2 DE VASTSTAANDE FEITEN
2.1 [
eiser] is op 12 augustus 2007 bij RIU in dienst getreden en sinds september 2014 aangesteld in de functie van ‘mini bar supervisor’.
2.2
In deze hoedanigheid was [eiser] verantwoordelijk voor het toezien op naleving van de regels met betrekking tot het bevoorraden van de mini bars.
2.3
Op 15 juli 2016 is [eiser] op staande voet ontslagen omdat hij weigert om de ’post controle sheets normativas del mini bar’ te ondertekenen.

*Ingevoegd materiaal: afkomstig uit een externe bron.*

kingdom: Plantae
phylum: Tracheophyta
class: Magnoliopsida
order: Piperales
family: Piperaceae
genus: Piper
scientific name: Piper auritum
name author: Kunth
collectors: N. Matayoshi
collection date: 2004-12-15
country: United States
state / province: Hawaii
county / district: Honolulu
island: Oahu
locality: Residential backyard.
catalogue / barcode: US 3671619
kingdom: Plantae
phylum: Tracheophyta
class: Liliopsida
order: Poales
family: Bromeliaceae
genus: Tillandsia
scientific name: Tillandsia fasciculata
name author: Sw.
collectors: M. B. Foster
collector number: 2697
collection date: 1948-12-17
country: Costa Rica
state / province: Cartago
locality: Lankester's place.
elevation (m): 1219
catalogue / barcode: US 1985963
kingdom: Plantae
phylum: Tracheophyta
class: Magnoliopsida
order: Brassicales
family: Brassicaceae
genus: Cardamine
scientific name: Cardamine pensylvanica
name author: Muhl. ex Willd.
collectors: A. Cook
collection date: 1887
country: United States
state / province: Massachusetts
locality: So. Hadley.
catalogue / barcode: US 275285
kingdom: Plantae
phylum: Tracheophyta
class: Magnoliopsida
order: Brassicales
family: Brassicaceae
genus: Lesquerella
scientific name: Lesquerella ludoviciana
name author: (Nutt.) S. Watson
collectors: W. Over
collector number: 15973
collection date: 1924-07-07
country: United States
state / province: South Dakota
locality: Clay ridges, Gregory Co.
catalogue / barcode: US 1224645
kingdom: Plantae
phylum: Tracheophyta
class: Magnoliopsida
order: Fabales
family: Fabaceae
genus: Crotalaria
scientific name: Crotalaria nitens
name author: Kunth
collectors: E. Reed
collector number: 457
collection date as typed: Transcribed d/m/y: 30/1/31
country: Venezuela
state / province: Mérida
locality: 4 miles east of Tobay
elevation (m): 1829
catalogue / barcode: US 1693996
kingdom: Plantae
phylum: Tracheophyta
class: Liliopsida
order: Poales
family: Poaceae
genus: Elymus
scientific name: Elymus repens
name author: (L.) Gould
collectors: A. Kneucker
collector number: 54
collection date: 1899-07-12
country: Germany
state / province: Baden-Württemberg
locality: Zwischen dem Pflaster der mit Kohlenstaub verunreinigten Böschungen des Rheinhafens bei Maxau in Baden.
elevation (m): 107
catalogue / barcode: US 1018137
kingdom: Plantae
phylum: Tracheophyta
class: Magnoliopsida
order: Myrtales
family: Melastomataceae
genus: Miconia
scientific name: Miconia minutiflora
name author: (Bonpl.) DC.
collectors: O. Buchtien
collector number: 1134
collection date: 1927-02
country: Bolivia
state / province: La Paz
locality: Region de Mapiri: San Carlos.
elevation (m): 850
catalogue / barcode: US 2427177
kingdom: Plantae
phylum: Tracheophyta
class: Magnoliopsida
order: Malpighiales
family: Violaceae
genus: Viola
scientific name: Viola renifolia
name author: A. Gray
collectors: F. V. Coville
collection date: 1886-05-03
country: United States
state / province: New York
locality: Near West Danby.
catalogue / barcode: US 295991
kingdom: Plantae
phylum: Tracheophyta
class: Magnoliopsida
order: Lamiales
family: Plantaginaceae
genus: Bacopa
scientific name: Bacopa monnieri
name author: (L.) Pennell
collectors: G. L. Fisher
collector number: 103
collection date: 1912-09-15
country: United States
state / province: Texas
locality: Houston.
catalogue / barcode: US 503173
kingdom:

3 DE VORDERING EN HET VERWEER
3.1 [
eiser] vordert - bij vonnis uitvoerbaar bij voorraad - RIU te veroordelen hem te werk te stellen in zijn eigen functie, conform zijn gebruikelijke rooster en tegen zijn gebruikelijke salaris, op straffe van een dwangsom van Afl. 500,00 per dag dat gedaagde in gebreke mocht blijven aan dit vonnis te voldoen, vermeerderd met de wettelijke verhoging en rente en met veroordeling van RIU in de kosten van het geding.
3.2
Aan deze vordering legt [eiser] het volgende ten grondslag. Het ontslag op staande voet ontbeert een dringende reden. [eiser] weigert de formulieren te ondertekenen, omdat hij niet kan in staan voor de juistheid hiervan. [eiser] diende te ondertekenen voor het aanwezig zijn van volle flesjes alcoholische drank, terwijl hem en zijn medewerkers was opgedragen om de flesjes aan te vullen om kosten te besparen. [eiser] is niet bereid hiervoor de verantwoordelijkheid te dragen.
3.3
RIU voert verweer dat zo nodig bij de beoordeling aan de orde komt.
4 DE BEOORDELING
4.1
Het gerecht acht het spoedeisende belang, mede gelet op de aard van de vordering, aannemelijk.
4.2
Bij de beoordeling van de vorderingen van [eiser] komt het aan op de vraag of de door RIU aangevoerde ontslagredenen voorshands te beschouwen zijn als een dringende reden in de zin van artikel 7A:1615o BWA. Hiertoe wordt als volgt overwogen.
4.3
Vast staat dat een werknemer een redelijke dienstopdracht niet mag weigeren.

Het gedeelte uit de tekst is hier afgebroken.